• Activity: Look for the line containing "e. Issued and" in the entries below, then print that line and all that follow it exactly.
════════════════════
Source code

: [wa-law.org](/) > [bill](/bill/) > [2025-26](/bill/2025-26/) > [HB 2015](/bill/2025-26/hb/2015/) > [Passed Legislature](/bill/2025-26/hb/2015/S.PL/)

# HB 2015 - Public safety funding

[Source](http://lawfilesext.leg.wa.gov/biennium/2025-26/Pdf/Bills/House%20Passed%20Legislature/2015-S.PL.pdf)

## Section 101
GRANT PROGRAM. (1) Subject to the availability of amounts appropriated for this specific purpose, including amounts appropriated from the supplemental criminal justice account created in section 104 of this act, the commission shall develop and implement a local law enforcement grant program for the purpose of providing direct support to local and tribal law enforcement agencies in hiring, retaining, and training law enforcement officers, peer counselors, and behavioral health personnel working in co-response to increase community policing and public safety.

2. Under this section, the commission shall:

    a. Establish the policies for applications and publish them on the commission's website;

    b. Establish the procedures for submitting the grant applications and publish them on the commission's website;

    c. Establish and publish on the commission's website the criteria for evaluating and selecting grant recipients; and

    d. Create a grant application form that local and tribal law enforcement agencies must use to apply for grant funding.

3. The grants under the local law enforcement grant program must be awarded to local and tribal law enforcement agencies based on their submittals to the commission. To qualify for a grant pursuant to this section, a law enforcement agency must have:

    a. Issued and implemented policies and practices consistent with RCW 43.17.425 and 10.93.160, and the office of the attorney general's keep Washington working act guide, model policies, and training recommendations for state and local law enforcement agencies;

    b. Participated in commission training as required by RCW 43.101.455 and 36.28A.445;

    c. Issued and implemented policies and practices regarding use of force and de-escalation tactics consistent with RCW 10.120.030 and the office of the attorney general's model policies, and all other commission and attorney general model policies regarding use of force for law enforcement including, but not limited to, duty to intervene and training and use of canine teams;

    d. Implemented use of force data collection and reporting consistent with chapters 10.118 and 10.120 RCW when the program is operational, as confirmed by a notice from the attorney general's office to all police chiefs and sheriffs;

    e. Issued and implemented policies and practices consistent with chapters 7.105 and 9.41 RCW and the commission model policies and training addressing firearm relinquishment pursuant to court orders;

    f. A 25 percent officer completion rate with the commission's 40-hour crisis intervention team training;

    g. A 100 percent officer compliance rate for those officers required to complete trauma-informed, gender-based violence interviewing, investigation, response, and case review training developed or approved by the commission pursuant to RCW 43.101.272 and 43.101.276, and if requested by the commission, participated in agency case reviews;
════════════════════
• Response for this exercise:
    e. Issued and implemented policies and practices consistent with chapters 7.105 and 9.41 RCW and the commission model policies and training addressing firearm relinquishment pursuant to court orders;

    f. A 25 percent officer completion rate with the commission's 40-hour crisis intervention team training;

    g. A 100 percent officer compliance rate for those officers required to complete trauma-informed, gender-based violence interviewing, investigation, response, and case review training developed or approved by the commission pursuant to RCW 43.101.272 and 43.101.276, and if requested by the commission, participated in agency case reviews;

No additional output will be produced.